You may be wondering where you will be saving money by homeschooling. I will start a new thread in this forum so others can add to it. I think you will be surprised at how it could almost equal daycare.

Also are you sure your dh business will fly? Not to be a downer but now is not the time to be taking huge financial risks at your childrens expense. A childs education and essitially thier life (since school, activities and homewrk will take almost thier whole day and soon with year round school thier whole life) do you really want to risk it? Just a thought.

Good luck deciding.
post #3 of 6
That sounds like a really tough decision. I have a few thoughts.

I don't think homeschooling is necessarily all or nothing. If you need to go back to work for a few years while your children go to school, you may still be able to homeschool afterward.

I have heard about people who manage to arrange their hours and work things out with friends so that your children are cared for while you are working and you have other children stay with you while you are home.

Another idea is that you might also think, now, about learning some skill that you can use while working from home. We are homeschooling. My dh has steady work, but it is always a struggle for us, so I am in the process of becoming certified as a childbirth educator. I am hoping I can bring a little extra into the family by doing that evenings and weekends and, once my children are old enough that I am comfortable leaving them with someone at night, being a doula.
post #4 of 6
Thread Starter 

good answers

Thank you for your nice answers. I also followed Lilyka's thread on the hidden costs of homeschooling.

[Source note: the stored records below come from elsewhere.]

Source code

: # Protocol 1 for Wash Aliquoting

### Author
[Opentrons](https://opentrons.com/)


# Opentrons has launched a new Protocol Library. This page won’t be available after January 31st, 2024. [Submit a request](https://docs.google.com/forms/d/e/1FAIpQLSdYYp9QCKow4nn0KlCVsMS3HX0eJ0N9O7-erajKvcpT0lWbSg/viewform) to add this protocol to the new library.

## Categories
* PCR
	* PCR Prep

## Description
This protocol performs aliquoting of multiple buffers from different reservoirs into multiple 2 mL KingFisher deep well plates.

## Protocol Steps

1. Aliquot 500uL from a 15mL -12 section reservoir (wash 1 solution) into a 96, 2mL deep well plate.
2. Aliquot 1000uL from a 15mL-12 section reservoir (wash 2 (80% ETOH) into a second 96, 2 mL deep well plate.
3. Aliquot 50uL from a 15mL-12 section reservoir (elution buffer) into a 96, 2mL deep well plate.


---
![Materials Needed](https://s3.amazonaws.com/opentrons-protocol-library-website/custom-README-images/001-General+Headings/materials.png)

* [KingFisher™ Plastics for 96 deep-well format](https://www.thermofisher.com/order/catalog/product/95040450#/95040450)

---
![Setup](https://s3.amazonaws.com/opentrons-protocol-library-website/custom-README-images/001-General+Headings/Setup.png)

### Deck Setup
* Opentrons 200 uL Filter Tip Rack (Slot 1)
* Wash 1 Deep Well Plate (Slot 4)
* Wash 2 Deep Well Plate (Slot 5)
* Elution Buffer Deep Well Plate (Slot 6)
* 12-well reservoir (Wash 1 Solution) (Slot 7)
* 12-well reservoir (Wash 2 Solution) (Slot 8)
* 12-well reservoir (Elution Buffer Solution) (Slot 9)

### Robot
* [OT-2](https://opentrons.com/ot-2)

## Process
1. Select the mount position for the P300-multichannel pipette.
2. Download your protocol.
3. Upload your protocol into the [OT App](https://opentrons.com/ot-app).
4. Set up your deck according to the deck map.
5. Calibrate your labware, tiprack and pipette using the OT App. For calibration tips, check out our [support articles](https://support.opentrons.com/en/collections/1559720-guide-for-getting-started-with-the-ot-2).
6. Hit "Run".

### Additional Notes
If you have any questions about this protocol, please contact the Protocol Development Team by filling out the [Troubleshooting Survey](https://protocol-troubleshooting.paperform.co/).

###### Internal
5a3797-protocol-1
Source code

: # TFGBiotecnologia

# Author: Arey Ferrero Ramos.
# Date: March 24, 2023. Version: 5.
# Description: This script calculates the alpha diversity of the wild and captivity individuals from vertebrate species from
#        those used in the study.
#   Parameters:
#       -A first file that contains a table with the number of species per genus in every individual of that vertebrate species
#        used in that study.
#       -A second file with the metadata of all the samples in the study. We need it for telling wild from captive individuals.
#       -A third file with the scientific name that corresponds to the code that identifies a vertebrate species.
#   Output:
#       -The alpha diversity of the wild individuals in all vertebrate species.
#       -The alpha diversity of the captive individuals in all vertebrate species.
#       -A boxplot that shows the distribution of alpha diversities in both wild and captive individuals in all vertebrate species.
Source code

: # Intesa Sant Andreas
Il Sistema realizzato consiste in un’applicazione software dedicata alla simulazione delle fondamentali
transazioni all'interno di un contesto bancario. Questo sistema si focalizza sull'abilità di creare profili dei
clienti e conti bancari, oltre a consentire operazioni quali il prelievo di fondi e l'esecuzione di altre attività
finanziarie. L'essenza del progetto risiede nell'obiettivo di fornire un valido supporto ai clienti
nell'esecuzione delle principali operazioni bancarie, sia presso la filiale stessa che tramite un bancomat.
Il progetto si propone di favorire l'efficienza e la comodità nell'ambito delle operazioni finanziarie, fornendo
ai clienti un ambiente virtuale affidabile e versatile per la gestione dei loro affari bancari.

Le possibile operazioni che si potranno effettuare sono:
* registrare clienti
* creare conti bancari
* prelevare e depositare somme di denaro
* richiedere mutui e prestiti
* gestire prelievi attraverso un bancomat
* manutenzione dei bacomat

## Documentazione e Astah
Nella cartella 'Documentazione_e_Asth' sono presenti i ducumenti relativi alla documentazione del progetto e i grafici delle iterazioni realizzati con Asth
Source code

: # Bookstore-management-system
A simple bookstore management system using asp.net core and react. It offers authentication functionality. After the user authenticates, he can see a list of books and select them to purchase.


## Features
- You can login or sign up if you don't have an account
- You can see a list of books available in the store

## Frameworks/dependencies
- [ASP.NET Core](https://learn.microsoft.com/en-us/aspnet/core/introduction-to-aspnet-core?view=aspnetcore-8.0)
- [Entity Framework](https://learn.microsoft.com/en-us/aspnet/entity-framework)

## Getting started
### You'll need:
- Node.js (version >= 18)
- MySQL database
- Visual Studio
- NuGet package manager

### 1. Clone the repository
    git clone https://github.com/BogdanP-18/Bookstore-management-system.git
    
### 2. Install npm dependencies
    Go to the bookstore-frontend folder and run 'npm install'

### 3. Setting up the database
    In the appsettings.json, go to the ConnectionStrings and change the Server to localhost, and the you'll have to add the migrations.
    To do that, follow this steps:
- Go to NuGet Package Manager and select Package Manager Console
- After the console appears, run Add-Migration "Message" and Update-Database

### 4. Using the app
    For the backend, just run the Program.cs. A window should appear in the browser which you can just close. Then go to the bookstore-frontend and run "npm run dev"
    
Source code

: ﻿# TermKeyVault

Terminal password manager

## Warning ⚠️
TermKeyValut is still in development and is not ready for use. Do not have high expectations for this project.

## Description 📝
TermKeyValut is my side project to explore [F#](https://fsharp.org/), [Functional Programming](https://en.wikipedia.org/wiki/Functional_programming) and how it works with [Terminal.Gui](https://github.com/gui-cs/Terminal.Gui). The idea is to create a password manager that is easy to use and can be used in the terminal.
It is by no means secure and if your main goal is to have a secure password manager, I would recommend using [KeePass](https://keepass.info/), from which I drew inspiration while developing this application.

I talked a lot this week-end with my dh and friends from church and family and I have come to another realization about homeschooling or ps.

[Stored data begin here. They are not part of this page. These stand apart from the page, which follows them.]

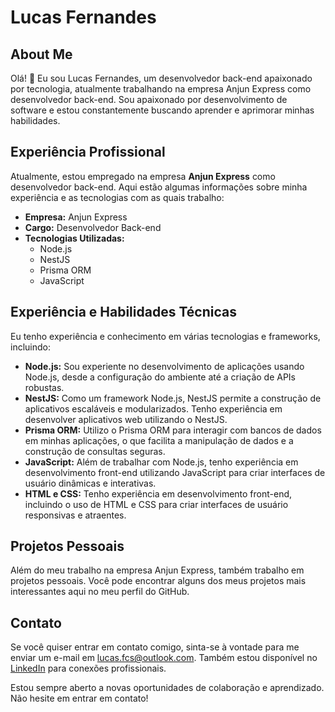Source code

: # Lucas Fernandes

## About Me

Olá! 👋 Eu sou Lucas Fernandes, um desenvolvedor back-end apaixonado por tecnologia, atualmente trabalhando na empresa Anjun Express como desenvolvedor back-end. Sou apaixonado por desenvolvimento de software e estou constantemente buscando aprender e aprimorar minhas habilidades.

## Experiência Profissional

Atualmente, estou empregado na empresa **Anjun Express** como desenvolvedor back-end. Aqui estão algumas informações sobre minha experiência e as tecnologias com as quais trabalho:

- **Empresa:** Anjun Express
- **Cargo:** Desenvolvedor Back-end
- **Tecnologias Utilizadas:**
  - Node.js
  - NestJS
  - Prisma ORM
  - JavaScript

## Experiência e Habilidades Técnicas

Eu tenho experiência e conhecimento em várias tecnologias e frameworks, incluindo:

- **Node.js:** Sou experiente no desenvolvimento de aplicações usando Node.js, desde a configuração do ambiente até a criação de APIs robustas.
- **NestJS:** Como um framework Node.js, NestJS permite a construção de aplicativos escaláveis e modularizados. Tenho experiência em desenvolver aplicativos web utilizando o NestJS.
- **Prisma ORM:** Utilizo o Prisma ORM para interagir com bancos de dados em minhas aplicações, o que facilita a manipulação de dados e a construção de consultas seguras.
- **JavaScript:** Além de trabalhar com Node.js, tenho experiência em desenvolvimento front-end utilizando JavaScript para criar interfaces de usuário dinâmicas e interativas.
- **HTML e CSS:** Tenho experiência em desenvolvimento front-end, incluindo o uso de HTML e CSS para criar interfaces de usuário responsivas e atraentes.

## Projetos Pessoais

Além do meu trabalho na empresa Anjun Express, também trabalho em projetos pessoais. Você pode encontrar alguns dos meus projetos mais interessantes aqui no meu perfil do GitHub.

## Contato

Se você quiser entrar em contato comigo, sinta-se à vontade para me enviar um e-mail em lucas.fcs@outlook.com. Também estou disponível no [LinkedIn](https://www.linkedin.com/in/lucasfcs/) para conexões profissionais.

Estou sempre aberto a novas oportunidades de colaboração e aprendizado. Não hesite em entrar em contato!



<!--
**lucasfcs/lucasfcs** is a ✨ _special_ ✨ repository because its `README.md` (this file) appears on your GitHub profile.

Here are some ideas to get you started:

- 🔭 I’m currently working on ...
- 🌱 I’m currently learning ...
- 👯 I’m looking to collaborate on ...
- 🤔 I’m looking for help with ...
- 💬 Ask me about ...
- 📫 How to reach me: ...
- 😄 Pronouns: ...
- ⚡ Fun fact: ...
-->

When you look around at families who's children have not rebelled against thier parents when the grew up and those that some-what followed in their parents foot steps it all comes down to taking lots of interest and participating in what your kids are doing.

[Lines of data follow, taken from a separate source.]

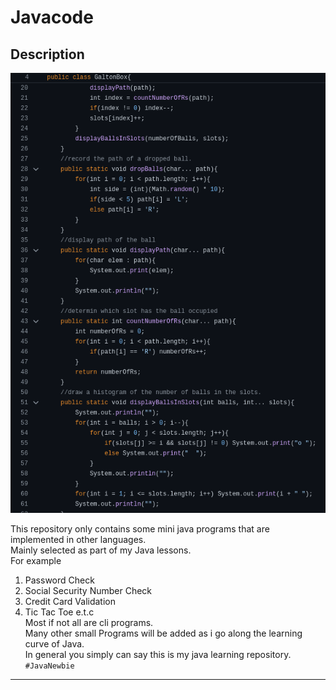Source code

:# Javacode
## Description
![galton box code snippet image](https://github.com/Javanoo/Javacode/blob/main/Screenshot_GaltonBox.png)

This repository only contains some mini java programs that are implemented in other languages.  
Mainly selected as part of my Java lessons.    
For example
1. Password Check
2. Social Security Number Check
3. Credit Card Validation
4. Tic Tac Toe e.t.c   
Most if not all are cli programs.  
Many other small Programs will be added as i go along the learning curve of Java.  
In general you simply can say this is my java learning repository.
 `#JavaNewbie`  
 
 ---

I have some friends who's kids went to ps and turned out great, I asked her the secret, she said that she volunteered a lot at school, she went back to college after her kids started school and got enough hours so she could substitute teach at her kids school, she did as many of the school activites with them that she could and was always there emotionally and in person for her kids.

I think when you homeschool besides knowing just what your kids are exposed to you are much more aware of their needs and aspirations.

The conclusion that I came to is that even if I did send them to ps I still would not want to work full time because I would want to be more envolved in their schooling than what they bring home in the evening. I think this has convinced me to stick with my original dream to teach our kids at home.

Thank you all for your input.
post #5 of 6
I am glad you came to a decission you can feel at peace with. I think it would be very hard to send my children to public school if I had had a great homeschool experiance (and it sounds like you did

If I were there to help physicaly I would but I am not. If you ever need just encouragement or support feel free to ask
post #6 of 6
as for your husband's dream - it may still be able to happen. this year I am working full time (yikes) and my husband is staying home with the kids. because my work schedule is flexible, we are planning to give him 20 hours a week to work on his book and start up free-lance writing. so some day you may be able to make it work, but it may mean that his business will have to start more slowly than he wants, and that he'll have to take over most of the household responsibilities.

another way to look at it is when the kids are older they may actually be able to help get the business started (and what an education that would be!)